The Transformation of the Fighting Ninth

The transformation of Virginia’s Ninth Congressional District has been both ideological and (in terms of election maps) physical.
In 1988, several VA-9 counties voted for Democratic candidate Dukakis, while the state as a whole went to Bush. In 1980, incumbent Jimmy Carter lost to Ronald Reagan state-wide and nationally, but again, the VA-9 went with the democratic candidate. The ninth district had been a blue stronghold for the Democratic Party in state and national elections, with the notable exception of Rick Boucher: V.O. Key in 1949 noted that SWVA voted against the Byrd Organization in 1945. By 2000, this pattern had ended. The Republican Party by and large can count on the Fighting Ninth’s votes.

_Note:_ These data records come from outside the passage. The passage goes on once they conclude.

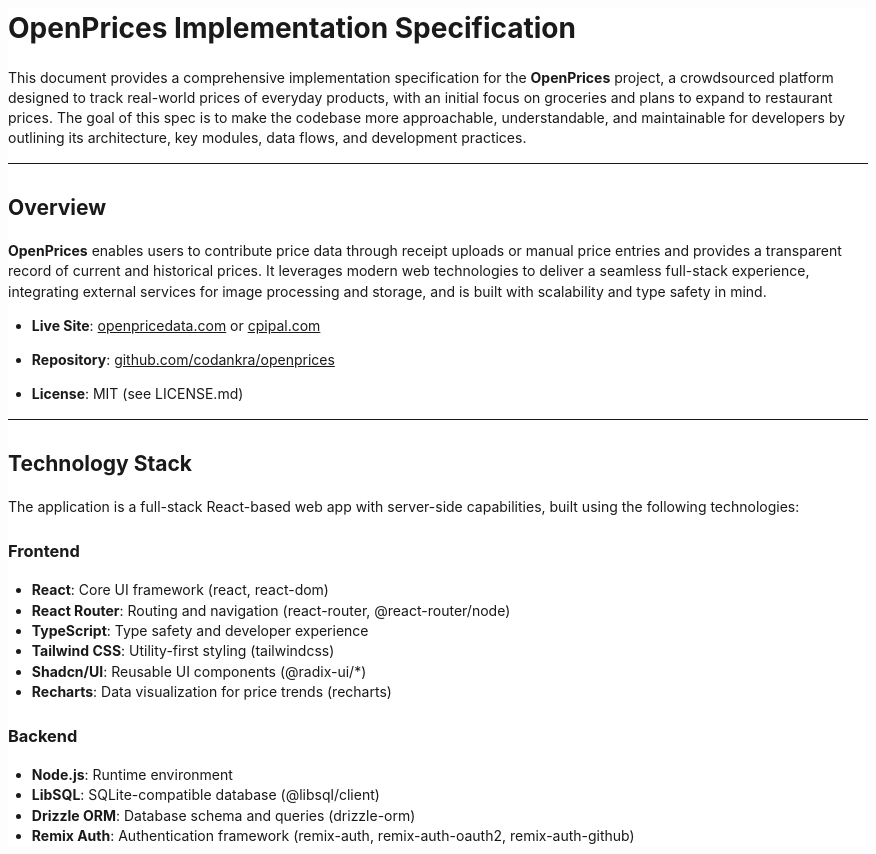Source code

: # OpenPrices Implementation Specification

  

This document provides a comprehensive implementation specification for the **OpenPrices** project, a crowdsourced platform designed to track real-world prices of everyday products, with an initial focus on groceries and plans to expand to restaurant prices. The goal of this spec is to make the codebase more approachable, understandable, and maintainable for developers by outlining its architecture, key modules, data flows, and development practices.

  

---

## Overview

  

**OpenPrices** enables users to contribute price data through receipt uploads or manual price entries and provides a transparent record of current and historical prices. It leverages modern web technologies to deliver a seamless full-stack experience, integrating external services for image processing and storage, and is built with scalability and type safety in mind.

  

- **Live Site**: [openpricedata.com](https://openpricedata.com) or [cpipal.com](https://www.cpipal.com)
  
- **Repository**: [github.com/codankra/openprices](https://github.com/codankra/openprices)
  
- **License**: MIT (see LICENSE.md)
  

---

## Technology Stack

  

The application is a full-stack React-based web app with server-side capabilities, built using the following technologies:

  

### Frontend
- **React**: Core UI framework (react, react-dom)
- **React Router**: Routing and navigation (react-router, @react-router/node)
- **TypeScript**: Type safety and developer experience
- **Tailwind CSS**: Utility-first styling (tailwindcss)
- **Shadcn/UI**: Reusable UI components (@radix-ui/*)
- **Recharts**: Data visualization for price trends (recharts)
### Backend
- **Node.js**: Runtime environment
- **LibSQL**: SQLite-compatible database (@libsql/client)
- **Drizzle ORM**: Database schema and queries (drizzle-orm)
- **Remix Auth**: Authentication framework (remix-auth, remix-auth-oauth2, remix-auth-github)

The role of coal is undeniable in this transformation. The industry has been in decline for decades – in part because of increased EPA regulations, but also because of increased mechanization and the fact that coal is inherently a limited resource. Additionally, after the 1985 battle against Massey Energy and the 1989-1990 Pittston Coal Strike, the UMWA presence in southwest Virginia and Appalachia as a whole has dwindled. Though the Pittston strike was mostly successful, the UMWA suffered huge financial losses and has taken a much smaller role since. Many believe the UMWA had abandoned miners by not continuing to fight for their interests, bargaining with coal companies without input of miners themselves. Linked to both the UMWA and the EPA, the Democratic Party also abandoned SWVA in the eyes of many.
The Ninth District has also noticeably shifted in its physical boundaries. While I am still searching for resources on redistricting in this part of the state, the idea of gerrymandering continues to arise. Whether or not it is a piece of the story is to be seen.

Forming these interrelated but not necessarily chronological into a narrative is proving to be difficult. For one, it’s difficult to avoid putting my own personal beliefs and experiences into the story, and finding sources to confirm them (or deny, for that matter) has been a roadblock. Sources that do confirm what I’ve heard and believed are very obviously left leaning, but I have found little elsewhere that even cover the transformation of the district. We’ll see how this goes.
Textual Analysis
I have little to no experience with textual analysis, to be quite honest. In doing research, I tend to notice patterns of co-location and edit my searches around those findings. Last semester, one of my GA assignments was to work with Tom Ewing’s research on the Russian Flu epidemic of 1889 to 1890. Part of my work included noticing how different types of articles could be distinguished from each other: for example, advertisements tended include both “Russian flu” and “cough” or “fever.” My role did not include qualitative analysis, though, so I am not sure of what conclusions the researchers on the project will draw from these findings.
As for what I would like to see in terms of topic modeling, I am drawing a blank. My personal research interests have much less to do with the goals of topic modeling. My primary sources are films, interviews, and perhaps reviews and critical reception of films. Nevertheless, I think the approach and results are fascinating. Finding patterns in massive amounts of textual data is a great way to put written history into a visual format, which is immensely valuable in digital history.
Podcast Update
I’ve been listening to My Favorite Murder, a comedy-slash-true crime podcast by two comedians, Karen Kilgariff and Georgia Hardstark. The hosts provide comic relief without taking away from the seriousness of the topic: a much needed approach for someone like me, who started watching Unsolved Mysteries and Law & Order: Special Victims Unit at far too young. This podcast has very little to do with the podcast for this class, and I doubt my podcast will have any comic relief (though David “Mudcat” Saunders has come up multiple times and his language describing rural SWVA is…colorful…), but I’m definitely hooked.